The main disadvantage of randomized dungeons is that it feels less like a
truly contiguous world. Rather than looking at the lush scenery, I find myself
fixated on the little inset map, almost as if I’m still playing the original
DOS version of
Rogue. Overall, these segments feel serial in nature, as you complete each
floor of the dungeon one by one.
Random dungeons do provide opportunities to build up your character statistics,
which is especially fun for stat-minded players. As an incentive to get more
play out of each floor, various challenges are listed. Some challenges require
you to conquer the dungeon in a specific form or fight with only a certain item
The combat is a cross between Zelda and Phantasy
Star Online. After locking onto an opponent, Max and Monica can slash, shoot,
charge and block. Even though Ocarina of Time‘s combat is simpler in
comparison, the timing was more readily apparent. Dark Cloud 2 has smaller
windows of opportunity to fit in a block, and the varying damage by enemies
means you can be quickly caught by surprise for an unexpected death.
Max and Monica each have alternate forms, bringing the total number of playable
characters to four. The Ridepod, Max’s robotic ride, is my favorite form and
really livens up the combat. The experience points earned while in the Ridepod
go directly towards buying upgrades, from heavy blasting artillery and caterpillar
treads to dual katanas. Monica has the ability to turn into selected enemy characters.
Amusingly, while in this form, she can talk to other creatures of the same species.
It seems like monsters have much to complain about – as well they should, because
they keep getting robbed and beaten up.
In each new chapter of the game, you’ll find an area that has been beaten
down into an empty plain. The origin point has been erased, and you must recreate
the point by constructing a town that fits certain criteria. Building instructions
for these towns can be found scattered within the dungeons, locked within Geostones.
The Georama town constructing system feels more fleshed out and more open-ended
than in the original.
open-ended addition is the Photography Invention system. Max is given a camera
that lets him “collect” an item by taking a photograph of it. After you’ve collected
a big list of photos, you put three of them together to create the blueprints
for an invention. There are hints dropped throughout the game on what three
items to put together in order to come up with something.
Despite the expansive list of special items to create, I wish the three items
that make an invention actually had more logical real-world thought behind them.
Coming up with an invention wholly on your own is almost utterly random. The
game helps out a bit – if you can get at least two of the three correct, some
clues will be provided on the third part. It’s a cool game idea, but it’s a
bit too restricted to really play correctly.
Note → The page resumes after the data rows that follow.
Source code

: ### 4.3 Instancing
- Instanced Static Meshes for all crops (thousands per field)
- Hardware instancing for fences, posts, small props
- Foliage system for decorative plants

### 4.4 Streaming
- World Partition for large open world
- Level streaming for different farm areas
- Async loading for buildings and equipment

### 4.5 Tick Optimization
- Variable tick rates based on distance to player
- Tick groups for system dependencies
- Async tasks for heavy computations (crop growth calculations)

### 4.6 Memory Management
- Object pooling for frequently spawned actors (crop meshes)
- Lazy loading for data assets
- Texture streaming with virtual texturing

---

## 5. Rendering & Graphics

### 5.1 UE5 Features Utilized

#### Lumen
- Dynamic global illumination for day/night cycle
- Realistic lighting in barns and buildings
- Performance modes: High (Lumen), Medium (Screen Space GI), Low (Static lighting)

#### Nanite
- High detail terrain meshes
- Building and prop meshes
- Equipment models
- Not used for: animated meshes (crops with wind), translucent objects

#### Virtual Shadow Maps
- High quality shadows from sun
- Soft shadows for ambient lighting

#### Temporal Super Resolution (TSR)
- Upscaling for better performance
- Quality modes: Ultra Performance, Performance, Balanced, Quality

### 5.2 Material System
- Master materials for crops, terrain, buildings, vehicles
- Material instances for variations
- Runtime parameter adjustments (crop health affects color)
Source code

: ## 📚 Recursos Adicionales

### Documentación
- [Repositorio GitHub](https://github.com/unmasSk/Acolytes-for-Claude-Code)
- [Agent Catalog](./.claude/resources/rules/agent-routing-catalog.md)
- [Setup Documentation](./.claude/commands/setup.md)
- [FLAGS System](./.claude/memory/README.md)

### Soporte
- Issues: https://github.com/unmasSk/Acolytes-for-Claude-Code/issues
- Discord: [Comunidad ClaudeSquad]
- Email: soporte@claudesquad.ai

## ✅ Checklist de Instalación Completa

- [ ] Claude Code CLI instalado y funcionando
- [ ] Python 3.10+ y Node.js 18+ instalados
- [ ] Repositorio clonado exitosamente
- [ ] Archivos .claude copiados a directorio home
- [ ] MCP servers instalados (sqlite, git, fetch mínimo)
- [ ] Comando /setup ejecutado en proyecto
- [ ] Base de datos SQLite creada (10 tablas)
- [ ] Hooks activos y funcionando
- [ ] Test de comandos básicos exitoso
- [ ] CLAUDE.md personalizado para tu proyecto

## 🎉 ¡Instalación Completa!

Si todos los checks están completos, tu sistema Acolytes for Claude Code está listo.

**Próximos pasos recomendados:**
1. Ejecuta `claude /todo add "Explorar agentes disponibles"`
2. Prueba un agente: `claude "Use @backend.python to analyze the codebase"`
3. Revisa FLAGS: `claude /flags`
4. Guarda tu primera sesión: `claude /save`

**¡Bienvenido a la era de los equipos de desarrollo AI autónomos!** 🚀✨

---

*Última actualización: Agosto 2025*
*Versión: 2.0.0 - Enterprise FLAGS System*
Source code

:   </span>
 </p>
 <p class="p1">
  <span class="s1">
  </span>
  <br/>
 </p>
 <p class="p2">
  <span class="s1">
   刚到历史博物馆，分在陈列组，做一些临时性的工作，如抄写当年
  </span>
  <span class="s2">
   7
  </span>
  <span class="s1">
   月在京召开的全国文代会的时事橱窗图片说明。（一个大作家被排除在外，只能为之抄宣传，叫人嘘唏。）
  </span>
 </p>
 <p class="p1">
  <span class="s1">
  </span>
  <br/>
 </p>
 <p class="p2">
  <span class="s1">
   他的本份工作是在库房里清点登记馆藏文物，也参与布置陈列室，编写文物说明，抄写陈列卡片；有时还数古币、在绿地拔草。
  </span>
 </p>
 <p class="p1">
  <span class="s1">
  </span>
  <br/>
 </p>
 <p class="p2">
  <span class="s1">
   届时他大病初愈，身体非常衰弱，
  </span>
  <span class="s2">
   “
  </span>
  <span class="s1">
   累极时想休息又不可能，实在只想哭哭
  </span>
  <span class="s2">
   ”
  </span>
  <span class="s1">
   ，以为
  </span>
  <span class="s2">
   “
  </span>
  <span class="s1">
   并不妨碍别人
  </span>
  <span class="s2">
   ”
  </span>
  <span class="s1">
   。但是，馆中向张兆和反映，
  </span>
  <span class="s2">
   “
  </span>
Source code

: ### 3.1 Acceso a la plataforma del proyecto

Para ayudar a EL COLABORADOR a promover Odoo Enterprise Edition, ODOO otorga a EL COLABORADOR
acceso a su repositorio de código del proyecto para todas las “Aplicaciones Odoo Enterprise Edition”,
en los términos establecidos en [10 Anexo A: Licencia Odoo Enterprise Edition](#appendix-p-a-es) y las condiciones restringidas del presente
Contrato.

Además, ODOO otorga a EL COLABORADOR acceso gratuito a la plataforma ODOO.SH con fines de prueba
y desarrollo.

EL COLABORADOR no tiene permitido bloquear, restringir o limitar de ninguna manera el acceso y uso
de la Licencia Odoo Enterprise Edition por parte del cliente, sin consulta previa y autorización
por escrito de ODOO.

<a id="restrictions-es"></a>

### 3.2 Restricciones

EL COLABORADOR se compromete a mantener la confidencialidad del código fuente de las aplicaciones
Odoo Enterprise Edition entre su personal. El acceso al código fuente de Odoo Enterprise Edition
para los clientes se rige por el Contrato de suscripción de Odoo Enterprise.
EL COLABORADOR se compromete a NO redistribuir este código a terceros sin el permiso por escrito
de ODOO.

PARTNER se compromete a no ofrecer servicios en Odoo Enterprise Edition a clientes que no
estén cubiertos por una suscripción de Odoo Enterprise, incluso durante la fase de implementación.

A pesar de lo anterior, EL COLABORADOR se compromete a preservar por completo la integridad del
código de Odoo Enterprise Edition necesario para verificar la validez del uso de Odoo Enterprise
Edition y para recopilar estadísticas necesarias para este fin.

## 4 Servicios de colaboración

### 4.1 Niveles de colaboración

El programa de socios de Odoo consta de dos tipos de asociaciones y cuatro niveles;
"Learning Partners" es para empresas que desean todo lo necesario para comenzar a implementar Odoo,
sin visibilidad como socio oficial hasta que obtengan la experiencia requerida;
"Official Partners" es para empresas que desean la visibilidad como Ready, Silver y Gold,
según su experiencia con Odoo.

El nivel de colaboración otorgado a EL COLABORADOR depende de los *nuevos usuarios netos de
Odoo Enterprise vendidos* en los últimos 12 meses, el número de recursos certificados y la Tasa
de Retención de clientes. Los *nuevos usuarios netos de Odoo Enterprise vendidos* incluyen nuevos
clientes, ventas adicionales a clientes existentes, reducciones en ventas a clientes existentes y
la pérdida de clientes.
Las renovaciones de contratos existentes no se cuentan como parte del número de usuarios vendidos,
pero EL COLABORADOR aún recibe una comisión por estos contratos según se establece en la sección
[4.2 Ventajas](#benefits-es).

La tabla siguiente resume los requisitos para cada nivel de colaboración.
At the very least, running around and taking photos forces you notice the impressive
attention to detail. In one shop, I found a Dali-esque melting clock, drooping
atop a cabinet. Dark Cloud 2‘s cel-shaded style paints a very pretty
picture; it’s a solid look filled with detail and color. The consistent style
pushes the pleasant storybook atmosphere of the game.
While the music is rich and filled with emotional touches, it gets repetitive.
The voices are well cast, but the writing behind the dialogue varies. For example,
one character has a long drawl to everything he says; it’s overdone and adds
little to his character.
Once the game finally gets up to speed, it devolves into cycles of fighting
simply to earn gold, which is used to buy building pieces for towns. The town
parts are constructed to trigger events in the future that lead into boss battles,
and thus leading towards more dungeons to explore.
Again, Dark Cloud 2 is very serial in nature. It’s a game you can pick
up and play for a few hours, stomping though a few dungeon floors, trying to
solve a problem or two, but after a while it meanders towards repetition. In
truth, the game is filled with innumerable challenges, likable characters and
a high production value. But beneath the surface, the lightweight story and
characters combined with the almost rigidly episodic game flow still hold it
back. It’s a marked improvement, but the standards have gone up as well.